After the game, both head coaches shook their head in amazement.
“What can you say about Megan’s performance again?” Iowa head coach Lisa Bluder said.
“She is truly the best center in the country, bar none,” said Rutgers head coach C. Vivian Stringer. “The beautiful part about Gustafson is she runs and does everything at both ends of the floor. We had no answer for her, none.”
Iowa junior guard Kathleen Doyle scored 17 points with six assists, junior guard Makenzie Meyer had 11 points and was 6 of 6 from the line, and senior guard Tania Davis handed out six assists with three steals.
“Our whole team, our guards controlled the ball,” Bluder said. “We only have 12 turnovers against that kind of pressure defense. We have 19 assists on 24 baskets. They played Iowa basketball, they didn’t let Rutgers get us out of what we wanted to do and I’m proud of our team’s effort and focus.”
Included in that was a stretch by Iowa senior forward Hannah Stewart over the final three minutes that included a steal in the paint, a layup that put the Hawkeyes up, 65-62, a blocked shot, and a rebound. On top of that, Stewart defended Rutgers forward Stasha Carey and held her to seven second-half points and 17 for the game.

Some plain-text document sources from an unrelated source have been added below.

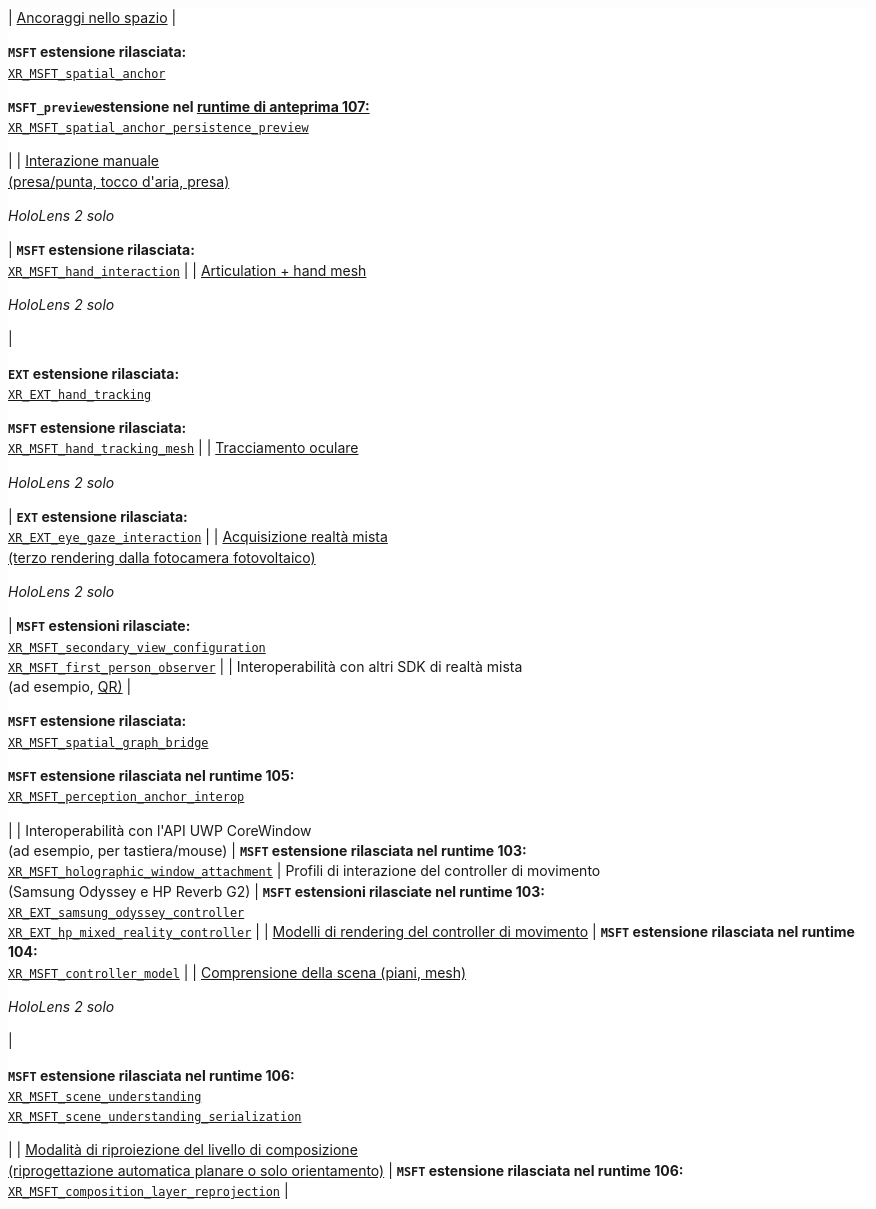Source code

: | [Ancoraggi nello spazio](../../design/spatial-anchors.md) | <p>**`MSFT` estensione rilasciata:**<br /><code><a href="https://www.khronos.org/registry/OpenXR/specs/1.0/html/xrspec.html#XR_MSFT_spatial_anchor">XR_MSFT_spatial_anchor</a></code></p><p>**`MSFT_preview`estensione nel [runtime di anteprima 107:](openxr-getting-started.md#using-preview-extensions)**<br /><code><a href="https://microsoft.github.io/OpenXR-MixedReality/openxr_preview/specs/openxr.html#XR_MSFT_spatial_anchor_persistence_preview">XR_MSFT_spatial_anchor_persistence_preview</a></code></p> |
| [Interazione manuale <br /> (presa/punta, tocco d'aria, presa)](../../design/hands-and-tools.md)<p>*HoloLens 2 solo*</p> | **`MSFT` estensione rilasciata:**<br /><code><a href="https://www.khronos.org/registry/OpenXR/specs/1.0/html/xrspec.html#XR_MSFT_hand_interaction">XR_MSFT_hand_interaction</a></code> |
| [Articulation + hand mesh](../../design/hands-and-tools.md)<p>*HoloLens 2 solo*</p> | <p>**`EXT` estensione rilasciata:**<code><br /><a href="https://www.khronos.org/registry/OpenXR/specs/1.0/html/xrspec.html#XR_EXT_hand_tracking">XR_EXT_hand_tracking</a></code></p>**`MSFT` estensione rilasciata:**<br /><code><a href="https://www.khronos.org/registry/OpenXR/specs/1.0/html/xrspec.html#XR_MSFT_hand_tracking_mesh">XR_MSFT_hand_tracking_mesh</a></code> |
| [Tracciamento oculare](../../design/eye-tracking.md)<p>*HoloLens 2 solo*</p> | **`EXT` estensione rilasciata:**<br /><code><a href="https://www.khronos.org/registry/OpenXR/specs/1.0/html/xrspec.html#XR_EXT_eye_gaze_interaction" target="_blank">XR_EXT_eye_gaze_interaction</a></code> |
| [Acquisizione realtà mista <br /> (terzo rendering dalla fotocamera fotovoltaico)](../platform-capabilities-and-apis/mixed-reality-capture-for-developers.md#render-from-the-pv-camera-opt-in)<p>*HoloLens 2 solo*</p> | **`MSFT` estensioni rilasciate:**<br /><code><a href="https://www.khronos.org/registry/OpenXR/specs/1.0/html/xrspec.html#XR_MSFT_secondary_view_configuration">XR_MSFT_secondary_view_configuration</a></code><br /><code><a href="https://www.khronos.org/registry/OpenXR/specs/1.0/html/xrspec.html#XR_MSFT_first_person_observer">XR_MSFT_first_person_observer</a></code> |
| Interoperabilità con altri SDK di realtà mista<br />(ad esempio, [QR)](../platform-capabilities-and-apis/qr-code-tracking.md) | <p>**`MSFT` estensione rilasciata:**<br /><code><a href="https://www.khronos.org/registry/OpenXR/specs/1.0/html/xrspec.html#XR_MSFT_spatial_graph_bridge">XR_MSFT_spatial_graph_bridge</a></code></p><p>**`MSFT` estensione rilasciata nel runtime 105:**<br /><code><a href="https://www.khronos.org/registry/OpenXR/specs/1.0/html/xrspec.html#XR_MSFT_perception_anchor_interop">XR_MSFT_perception_anchor_interop</a></code></p> |
| Interoperabilità con l'API UWP CoreWindow<br />(ad esempio, per tastiera/mouse) | **`MSFT` estensione rilasciata nel runtime 103:**<br /><code><a href="https://www.khronos.org/registry/OpenXR/specs/1.0/html/xrspec.html#XR_MSFT_holographic_window_attachment">XR_MSFT_holographic_window_attachment</a></code>
| Profili di interazione del controller di movimento<br />(Samsung Odyssey e HP Reverb G2) | **`MSFT` estensioni rilasciate nel runtime 103:**<br /><code><a href="https://www.khronos.org/registry/OpenXR/specs/1.0/html/xrspec.html#XR_EXT_samsung_odyssey_controller">XR_EXT_samsung_odyssey_controller</a></code><br /><code><a href="https://www.khronos.org/registry/OpenXR/specs/1.0/html/xrspec.html#XR_EXT_hp_mixed_reality_controller">XR_EXT_hp_mixed_reality_controller</a></code> |
| [Modelli di rendering del controller di movimento](../../design/motion-controllers.md#rendering-the-motion-controller-model) | **`MSFT` estensione rilasciata nel runtime 104:**<br /><code><a href="https://www.khronos.org/registry/OpenXR/specs/1.0/html/xrspec.html#XR_MSFT_controller_model">XR_MSFT_controller_model</a></code> |
| [Comprensione della scena (piani, mesh)](../../design/scene-understanding.md)<p>*HoloLens 2 solo*</p> | <p>**`MSFT` estensione rilasciata nel runtime 106:**<br /><code><a href="https://www.khronos.org/registry/OpenXR/specs/1.0/html/xrspec.html#XR_MSFT_scene_understanding">XR_MSFT_scene_understanding</a></code><br /><code><a href="https://www.khronos.org/registry/OpenXR/specs/1.0/html/xrspec.html#XR_MSFT_scene_understanding_serialization">XR_MSFT_scene_understanding_serialization</a></code></p> |
| [Modalità di riproiezione del livello di composizione <br /> (riprogettazione automatica planare o solo orientamento)](../platform-capabilities-and-apis/hologram-stability.md#reprojection) | **`MSFT` estensione rilasciata nel runtime 106:**<br /><code><a href="https://www.khronos.org/registry/OpenXR/specs/1.0/html/xrspec.html#XR_MSFT_composition_layer_reprojection">XR_MSFT_composition_layer_reprojection</a></code> |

“Stasha Carey is a really good basketball player and I thought (Stewart) did a good job defending her for most of the second half as well,” Bluder said. “Her rebounds were critical, she had a critical layup as well.”
QUOTING COACH BLUDER
“It was a pretty happy locker room. That was a good win against a good opponent. Our team worked hard, they stayed focused, they were locked it. We took the lead in the second quarter and never gave it up and that can wear on an opponent when you can never get that lead back again.”
QUOTING RUTGERS COACH C. VIVIAN STRINGER
“We looked like we had been involved in a fire. We were rushing a lot of shots and fouling when we didn’t need to foul. We weren’t as disciplined as I have seen us, so I’m disappointed. I didn’t think we would play in such a frenzy.”
STATISTIC OF THE GAME
Iowa made 12 of 16 free throws in the fourth quarter, including its final six (four by Meyer and two by Gustafson).
“We got to the free throw line a lot in the fourth quarter,” Bluder said. “We converted in that fourth quarter and that’s what good teams do. They are able to put games away by converting at the free throw line.”
The 72 points scored by Iowa were the most allowed by Rutgers this season (Drake scored 69 on Nov. 22). The Hawkeyes shot 50 percent from the field (24 of 48), a season-high against a Rutgers defense that came into Wednesday’s game allowing opponents to shoot just 31.4 percent from the field.
The Hawkeyes remain home Sunday when they host Purdue (14-6, 5-2) with a 2 p.m. (CT) tip. The Boilermakers, who defeated Iowa 62-57 on Jan. 10 in West Lafayette, Indiana, play at Minnesota on Thursday.
“We should have played better (against Purdue) and we will on Sunday,” Bluder said. “We’re going to have a great crowd here, we are going to be prepared for them.”